Tuesday, April 20, 2010

Lake Dulverton.....Worth a Look

I stopped fairly briefly at Lake Dulverton, Oatlands, about 10 days ago, and took the accompanying images. For the past several years this lake has been effectively dry, save for a small section next to the high street, but thanks to good winter rain, it's looking more like its' old self. The view at right was taken from the "far side" looking towards the township. I always start from the highway side, looking first at the dammed area which during the last decade has held the only water of any moment for wildfowl. Here were several Black Swan, some with cygnets ranging from near flying to still covered in down. It also appeared probable that Eurasian Coot had bred here too, among the dense floating vegetation, as there were several juvenile coot, one pictured below. I'd heard reports of Hardheads at the lake, and this is where they often hangout, but the combination of looking towards the early morning sun and the thick vegetation made for difficult viewing conditions. To get a better view I walked along the top of the grassed dam, but apart from getting several shots of coot, swan and a couple of Purple Swamphens, I didn't have any better luck, although walking back I spotted a roost of several Little Pied Cormorants in the top of a waterside fir.
I drove round to the camper van parking area and noted as I approached, a few duck and coot on the foreshore and drove closer to investigate. A driveby found a few duck including 2 Australian Shelduck, a pair of Australasian Shoveler, several coot and a few Chestnut Teal. Realising that I had no hope of approaching them on foot without flushing them, I drove along the lake edge and 'shot' them out of the window (accompanying images). Feeling that I'd done my photography "thing", I set about getting an appreciation of the bird life. There were several hundred coot, numerous Black Duck, Chestnut Teal, several 'flotillas' of Hoary-headed Grebe, scores of Black Swan, a scattering of Australasian Shoveler and Wood Duck, but still no sign of Harhead or Great Crested Grebe. Lake Dulverton was once the home of Great Cresteds in Tasmania, and the only site that they regularly bred at. When the main lake dried they bred in the small dammed area that I have previously mentioned, but although I know they nested and laid eggs, I don't believe they ever successfully raised any young. It was here that on one memorable morning I saw 6 Australsian Bitterns on the shoreline, most probably refugees from other drying and dried out lakes. A species that is now rarely seen in this state.
I drove on round the lake to the headland opposite the island. This spot gives a good view of the eastern end of the lake, and has been the best site to see the great cresteds from and appears the preferred area for Blue-billed Ducks too.Here were many more duck, swans and coot, as well as several White-faced Herons chasing grasshoppers along the top of the second dam.

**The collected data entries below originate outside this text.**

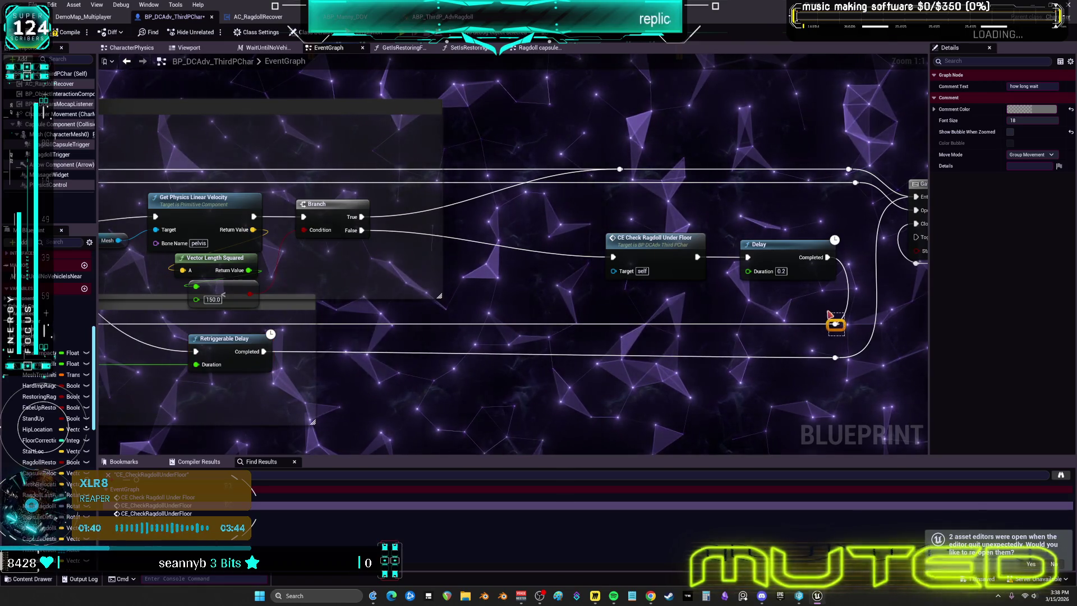
pyautogui.moveTo(839, 323); pyautogui.dragTo(600, 230)
pyautogui.moveTo(778, 254); pyautogui.dragTo(534, 246)
# Level the lower wire's reroute point and set the 150.0 node beside Vector Length Squared
pyautogui.moveTo(303, 314); pyautogui.dragTo(535, 316)
pyautogui.moveTo(321, 330); pyautogui.dragTo(281, 333)
pyautogui.press('q')
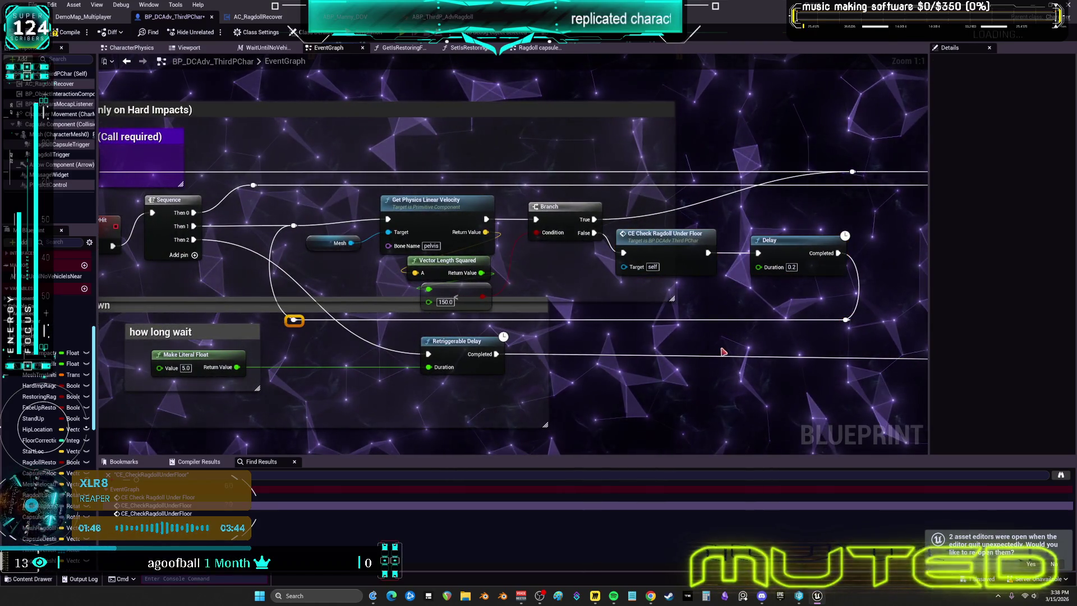
pyautogui.press('q')
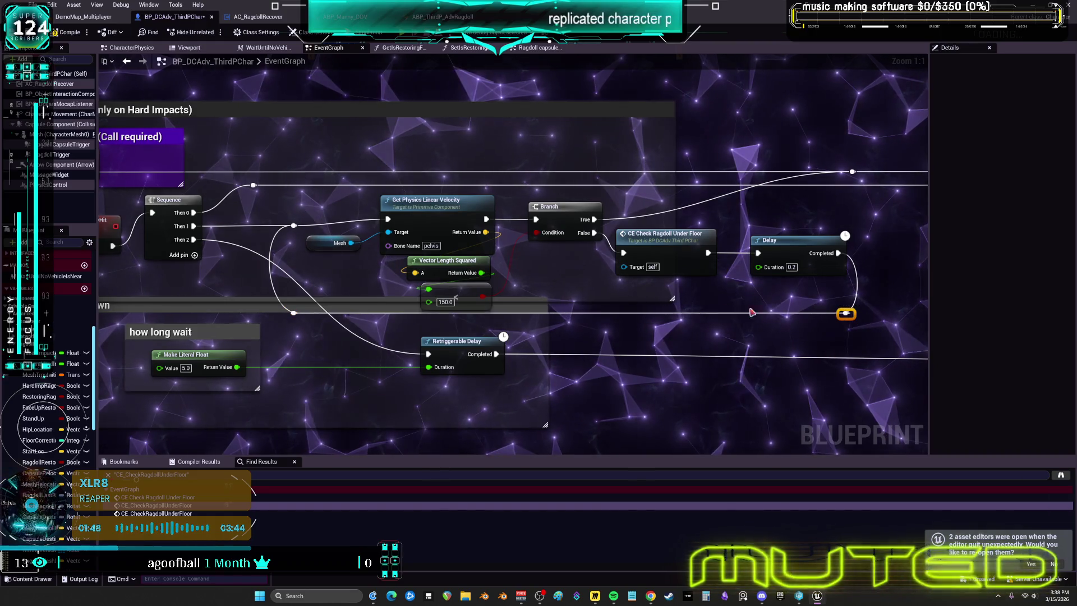
pyautogui.moveTo(564, 272); pyautogui.dragTo(555, 280)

I walked out along this fairly recently built dam, more in hope than expectation, and after much searching drew a blank on the grebes. As I reached the far side a stiffening breeze got up and I decided to call it quits. It also seemed to have some effect on the ducks too, as a procession of duck, mainly pairs of Blacks, flew over towards the eastern section. A small flock of duck showing white in the wings, and obviously not Blacks, flew rapidly towards me and I took a few shots as they passed--"my' Hardheads! About a dozen off them, alighting about 200 metres away, they were quickly 'swallowed up' in the floating vegetation. I drove off feeling somewhat satisfied.
If you're in this neck of the woods, it's also worth having a look at the Mud Walls dam. It's situated on the Mud Walls road about 3 kilometres from the junction of the Midland Highway and the "Richmond road", B31. It's easy viewing from the roadside and if you don't wish to panic the waterfowl, you'd be advised to stay in your vehicle. There were several hundred duck on the water and in the surrounding paddocks as I returned from Oatlands. They included 300 plus Australian Shelduck, numerous Black Duck and Chestnut Teal, 40 odd Australasian Shoveler, around 60 Wood Duck and 2 Grey Teal. This is one of the few sites that I have regularly seen Grey Teal. Both sites are worth a look.